The band that made Eric Clapton break things off with John Mayall: “Be so free, you could go anywhere”

While everyone talks about The Beatles being the most important band of the 1960s, there was one act that existed in the shadows of London’s blues scene and indirectly became the alma mater of some of the greatest musicians of the era. 

John Mayall’s Bluesbreakers were the premier outfit of that tightly knit community. Almost like the house band of the era, Mayall’s outfit nurtured some of the greatest talent to ever live. Eric Clapton, Peter Green, Mick Taylor, John McVie, and Mick Fleetwood were just some of the names that cut their teeth in the band and subsequently thanked Mayall for guiding them into rock immortality. 

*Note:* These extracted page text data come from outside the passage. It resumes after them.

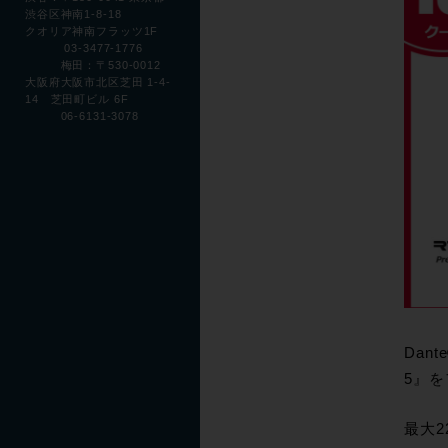
渋谷区神南1-8-18
クオリア神南フラッツ1F
03-3477-1776
梅田：〒530-0012
大阪府大阪市北区芝田 1-4-
14 芝田町ビル 6F
06-6131-3078
Dan
5』を
最大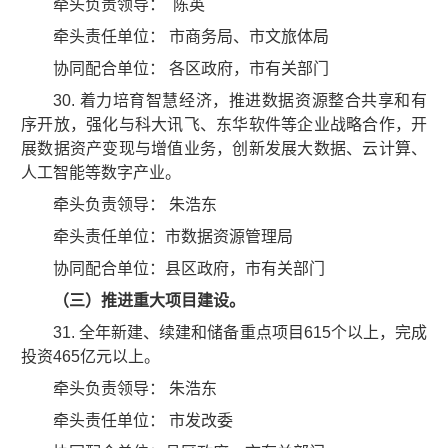
牵头负责领导： 陈英
牵头责任单位： 市商务局、市文旅体局
协同配合单位： 各区政府，市有关部门
30. 着力培育智慧经济，推进数据资源整合共享和有
序开放，强化与科大讯飞、东华软件等企业战略合作，开
展数据资产变现与增值业务，创新发展大数据、云计算、
人工智能等数字产业。
牵头负责领导： 朱浩东
牵头责任单位：市数据资源管理局
协同配合单位：县区政府，市有关部门
（三）推进重大项目建设。
31. 全年新建、续建和储备重点项目615个以上，完成
投资465亿元以上。
牵头负责领导： 朱浩东
牵头责任单位： 市发改委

Eric Clapton may be revered as the finest talent of that crop. Peter Green certainly ran him close, as he quickly shot to fame in the late ‘60s as Fleetwood Mac’s charismatic frontman, but there was something about Clapton’s virtuosic guitar playing that was enduring, and set to build a legacy far stronger than anything Mayall had imagined. 

He was a student of the blues, adopting everything the masters had given him, but took it one step further and used the blueprint of the genre to pen innovative rock songs that made him one of the premier guitarists in the world. Soon, Mayall’s name was left in the dust, and Clapton’s was heralded as the new saviour. 

Of course, Clapton was willing to accept this crown, but not without mentioning the mentors who came before him. While Mayall, BB King and Muddy Waters all stood tall as the likely candidates for his influence, it was an American who came out on top. Buddy Guy was the man Clapton described as someone who “did far more than just hold his own. In my humble opinion, he stole the show”.

But Guy changed Clapton’s world for two reasons. One, because he was a contemporary, someone sharing the modern space with him and showing that greatness could emerge from the shadows of the aforementioned greats, who established blues as a genre, and secondly, because you could lead a song with just one guitar and thus, create a chart-topping three-piece. 

“What it said to me was ‘this was possible’,” Clapton recalled in a 2005 interview, “If you were a good enough guitar player, you could do it as a trio. It seemed to be so free, you could go anywhere. With Jack [Bruce] in my filing cabinet, and being in a fairly rigid structure like John Mayall’s band, I was thinking about that as a way of breaking free.”

Clapton was heralded as the groundbreaker of the 1960s blues scene, taking it into the ‘70s with his band members from Cream and pioneering a wild new era of rock.

But in actuality, it was Guy who sparked the influence, building the bridge between the past and the present to ensure that the legacy of the greats was continued, but in a fresh and innovative way that allowed for Clapton, Green and a whole host of Mayall’s alumni to break out on their own.